With recent advances in AI, it becomes ever harder for proponents of intelligence-as-understanding to continue asserting that those tools have no clue and “just” perform statistical next-token prediction. After all (borrowing a set of examples from Kian Katanforoosh in a Stanford lecture), today’s deep-learning systems can complete sentences such as: “I poured myself a cup of . . .” (how is that not “understanding” co-occurrence patterns?); “The capital of France is . . .” (how is that not understanding geographical connections?); “She unlocked her phone using her . . .” (how is that not understanding semantic connections?); “The cat chased the . . .” (multiple connections are plausible, so how is that not understanding probability?); “If it is raining, I should bring an . . .” (connecting a condition with its consequences, so how is that not understanding inference?).

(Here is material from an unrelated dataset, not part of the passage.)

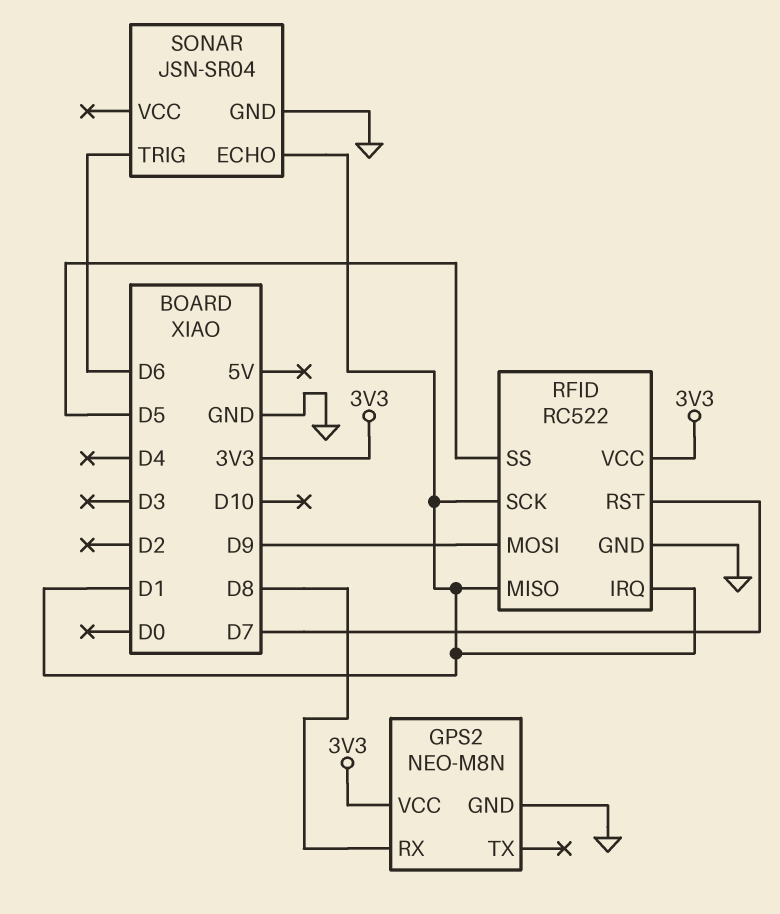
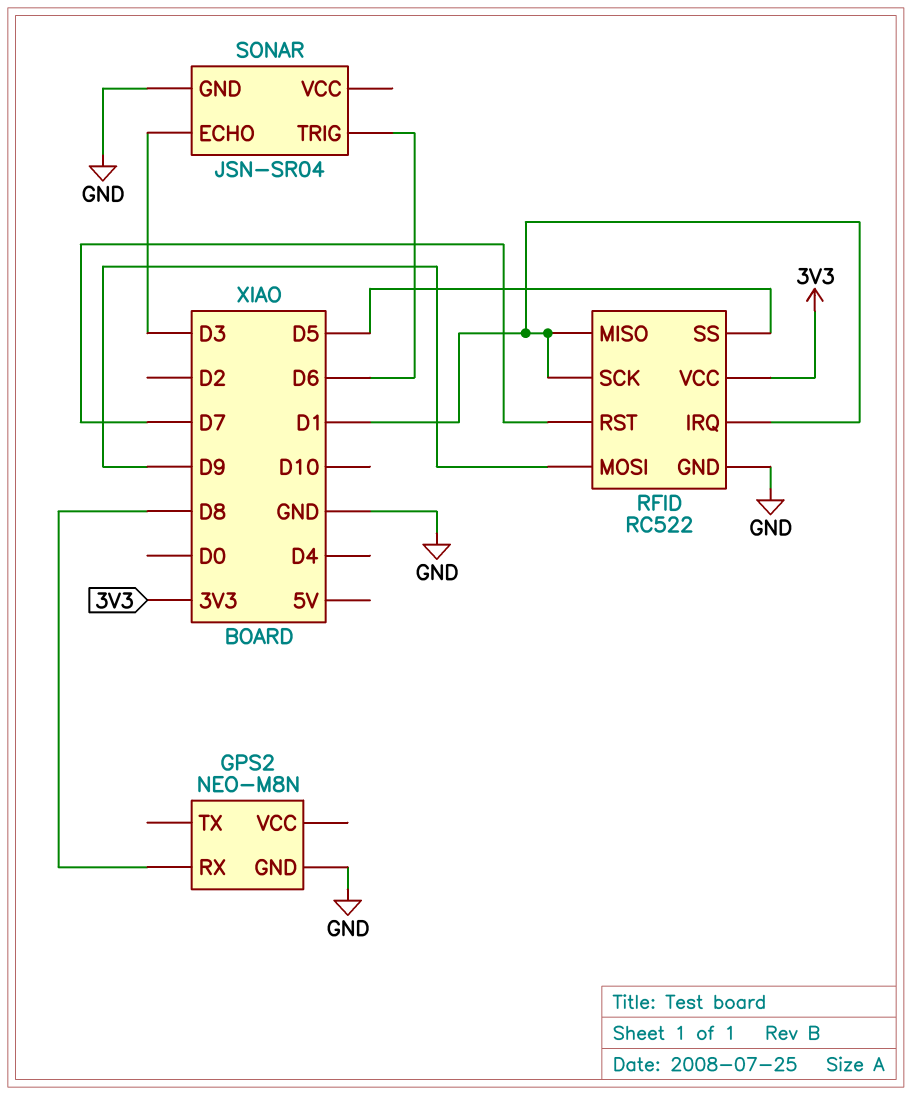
GPS2 pin VCC: 3V3 -> none
SONAR pin ECHO: D1 -> D3

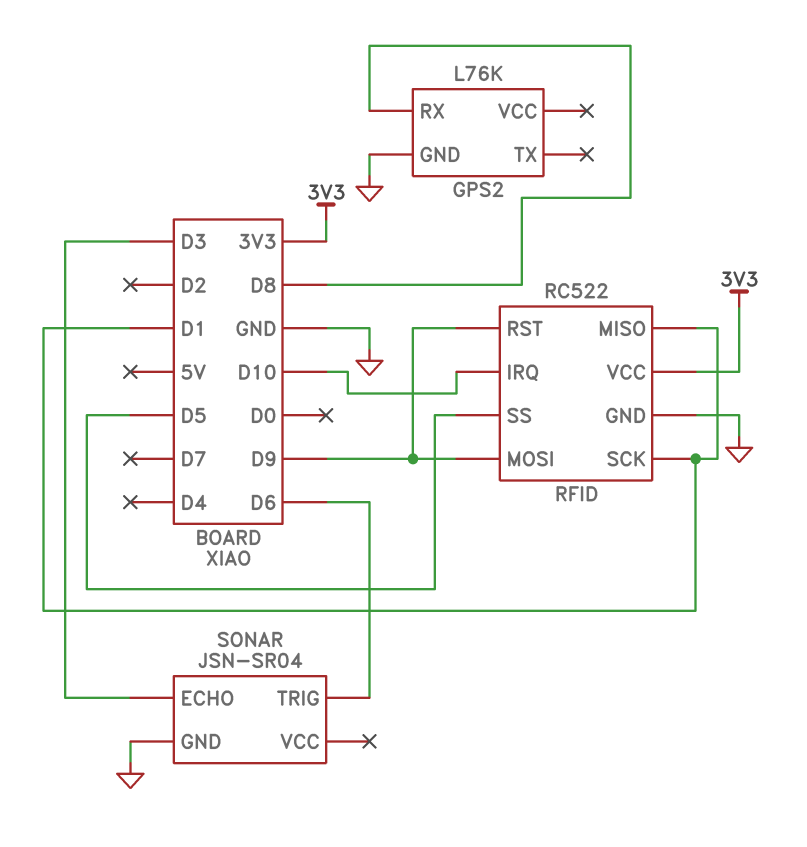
GPS2: NEO-M8N -> L76K
RFID pin IRQ: D1 -> D10
RFID pin RST: D7 -> D9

What do people mean, then, when they say “AI is not intelligence because it does not understand what it is talking about?” Since they do not define what “understanding” is, I think that all they mean is “AI does not understand in the same way as I do.” That is a very tenuous argument; not that different from saying “Airplanes do not fly (do not believe your own lying eyes!) because they do not fly in the same way as birds do.”
As you can see, I tend today to think that I was wrong back then and find much to like in the “American” interpretation, empirical and inductive. But my changes of mind (a mind that remains open to more changes in the presence of new arguments and new technology developments) are not the subject of this discussion. What it has illustrated is that, regardless of your personal preference for either of them, there are two fundamentally different concepts of intelligence, and that discussions of the “I” in “AI” are pointless unless they specify which one they use.

Bertrand Meyer is a professor and Provost at the Constructor Institute (Schaffhausen, Switzerland) and chief technology officer of Eiffel Software (Goleta, CA).